Great question! Especially in this context!! Kristen's answer, though, is ... well, let's look at it:
Yes, I have always liked being behind the scenes, keeping things running. I like to say that I’m the rudder – you don’t necessarily see me, but I’m steering the ship. Rob and I have always had a sense of mission about our life and marriage. We are in this adventure together, which means we make all our decisions together about which direction to go, what to say yes and no to. For us, the zimzum happens with the daily decisions as well as the big picture. We are always having conversations about our own individual lives.
So, ah, what does this have to do with creating space for both partners to flourish? Rob is the entire ship, and you are the tiny little (but very important!) rudder?? And "we are in this adventure together"? That is basically the same answer every evangelical 'stay at home' wife and mother gives when asked about herself. In fact, Kristen even goes on to say:
It is very important to me to give my best to my kids during this season, to pursue my own spiritual growth and to keep asking questions and then taking steps towards my calling. My calling has been intertwined with the work that Rob is doing in the world, and I have found great satisfaction and joy in that work.
To be very clear here, I am not in any way objecting to Rob and Kristen's life choices. I can't help but be struck, however, by the lack of an answer to the original question. The question was how the two of them worked together to make sure that she was flourishing as much as he was. Having just written an entire book with her partner on how to create that sort of space, Kristen should be poised to give a genuinely insightful response. Why doesn't she have one?
Rob's response is, if anything, worse. Instead of saying anything practical or concrete about how he consciously strives to make space for Kristen, he goes abstract:
The language we use is about giving yourself to the thriving of this person you love while they’re doing the same for you in such a way that it creates an energetic flow of love between you that goes way beyond just the two of you, connecting you together with the deepest creative energies of the universe. We want people to be inspired and empowered and transformed by this vision of what’s possible in marriage.
Yes. Thanks. Very helpful.
So what am I saying? It's easy enough to beat up on people who are, after all, just trying to promote a new book and new TV show. Almost no one comes across well in these sorts of venues.
What I'm suggesting is simply that this interview demonstrates how underlying power structures are exemplified and emerge (even?) when not explicitly addressed. Here you have an increasingly famous man and his not-at-all famous wife writing a book on marriage as an opportunity to link with each other and the divine through the contraction of one's own being so the Other may expand. And yet not one word is spoken about his striving to contract himself so that she can expand.

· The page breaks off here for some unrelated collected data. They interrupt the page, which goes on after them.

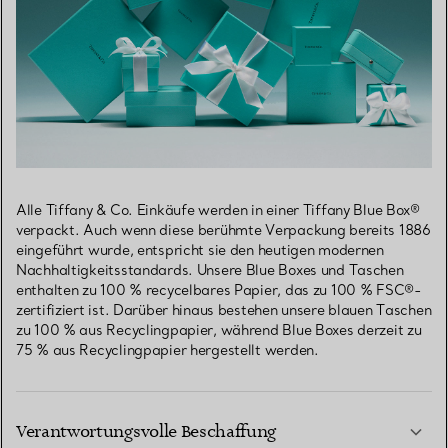
Alle Tiffany & Co. Einkäufe werden in einer Tiffany Blue Box®
verpackt. Auch wenn diese berühmte Verpackung bereits 1886
eingeführt wurde, entspricht sie den heutigen modernen
Nachhaltigkeitsstandards. Unsere Blue Boxes und Taschen
enthalten zu 100 % recycelbares Papier, das zu 100 % FSC®-
zertifiziert ist. Darüber hinaus bestehen unsere blauen Taschen
zu 100 % aus Recyclingpapier, während Blue Boxes derzeit zu
75 % aus Recyclingpapier hergestellt werden.
Verantwortungsvolle Beschaffung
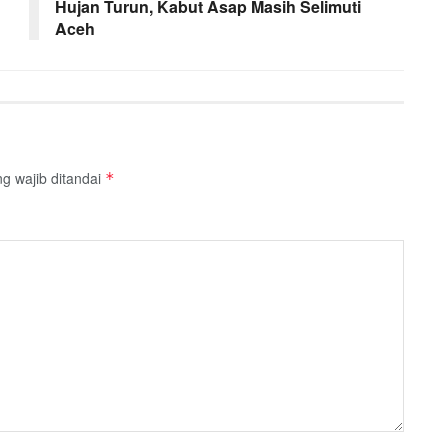
Hujan Turun, Kabut Asap Masih Selimuti
Aceh
g wajib ditandai
*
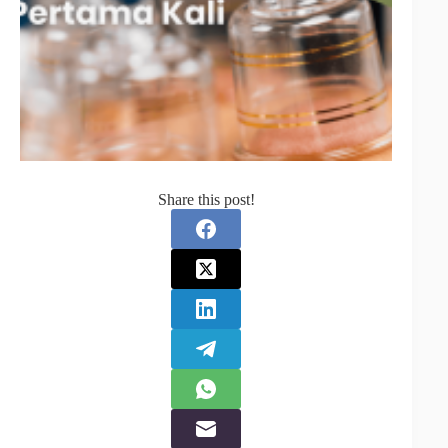
Share this post!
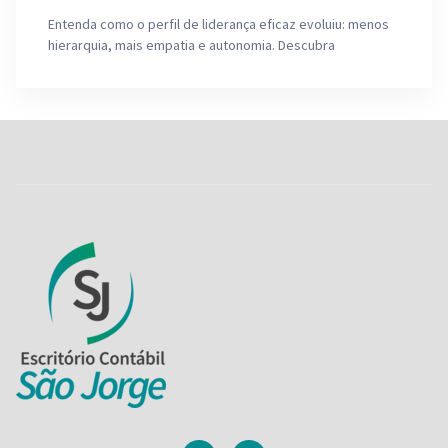
Entenda como o perfil de liderança eficaz evoluiu: menos
hierarquia, mais empatia e autonomia. Descubra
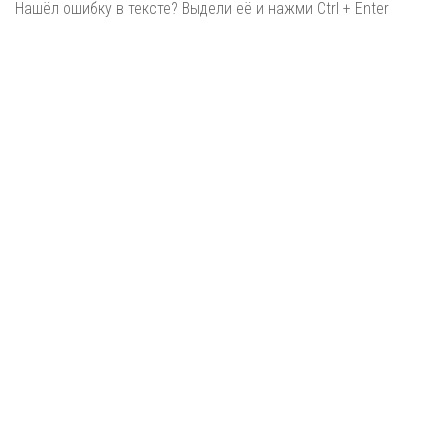
Нашёл ошибку в тексте? Выдели её и нажми Ctrl + Enter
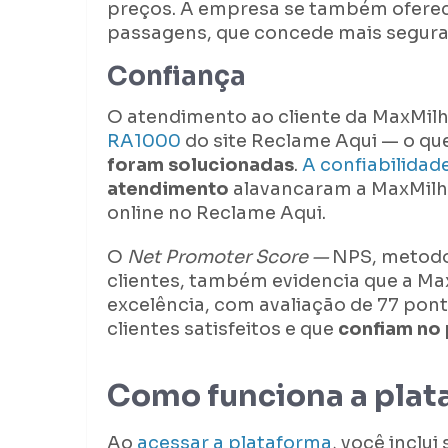
preços. A empresa se também oferec
passagens, que concede mais segura
Confiança
O atendimento ao cliente da MaxMilh
RA1000
do site Reclame Aqui — o qu
foram solucionadas
.
A confiabilidad
atendimento
alavancaram a MaxMilha
online no Reclame Aqui.
O
Net Promoter Score —
NPS, metodol
clientes, também evidencia que a M
excelência, com avaliação de 77 pont
clientes satisfeitos e que
confiam no
Como funciona a plat
Ao
acessar a plataforma
, você inclui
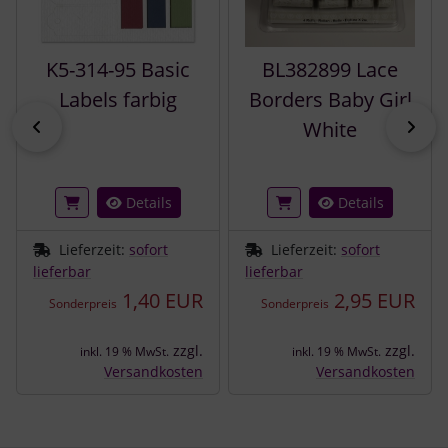
K5-314-95 Basic
BL382899 Lace
Labels farbig
Borders Baby Girl
zurück
vor
White
Details
Details
Lieferzeit:
sofort
Lieferzeit:
sofort
lieferbar
lieferbar
1,40 EUR
2,95 EUR
Sonderpreis
Sonderpreis
zzgl.
zzgl.
inkl. 19 % MwSt.
inkl. 19 % MwSt.
Versandkosten
Versandkosten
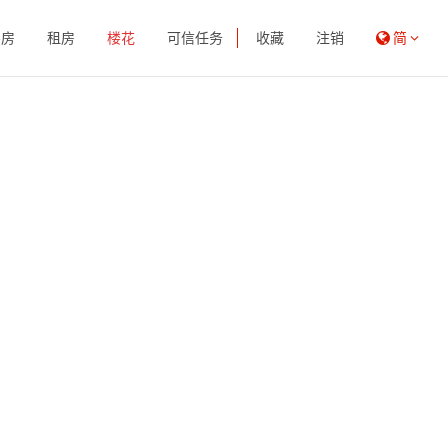
买房
租房
楼花
可信任务
收藏
注销
简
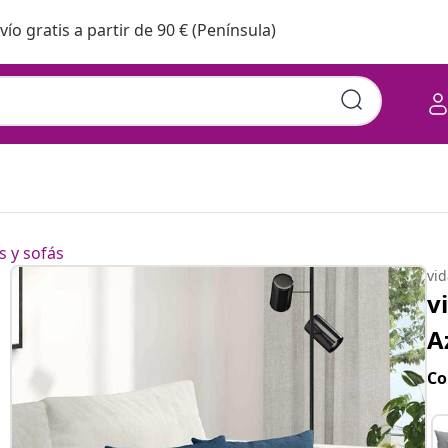
vío gratis a partir de 90 € (Península)
s y sofás
vi
v
A
Co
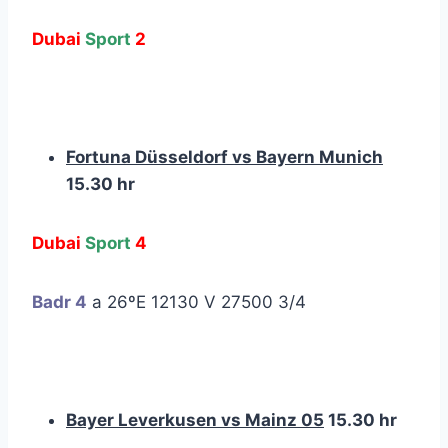
Dubai
Sport
2
Fortuna Düsseldorf vs Bayern Munich
15.30 hr
Dubai
Sport
4
Badr 4
a 26ºE 12130 V 27500 3/4
Bayer Leverkusen vs Mainz 05
15.30 hr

The last paragraph of the interview is, from my perspective, a poignant illustration of what happens when you separate 'head' or theoretical knowledge from 'body' or practical knowledge. Having just explained how important it is to give yourself over to the thriving of the person you love, Rob Bell's entire response to what's next for him is the following:
Right now I’m on tour with Oprah; we’re going to arenas around the country; we just released a e-course on Oprah.com that people can take whenever they’d like with over 30 teaching films about finding joy and meaning in everyday life. I’m doing a writing series on Tumblr called “What is the Bible?” in which I’m giving people new ways to read the Bible. I have two books written that are sitting in my computer, and another 3 outlined that I’m really excited about. And on December 21 my first television show is on at 8 pm on the OWN network.
Good luck with that, Rob. Sounds like a lot of zimzum to me.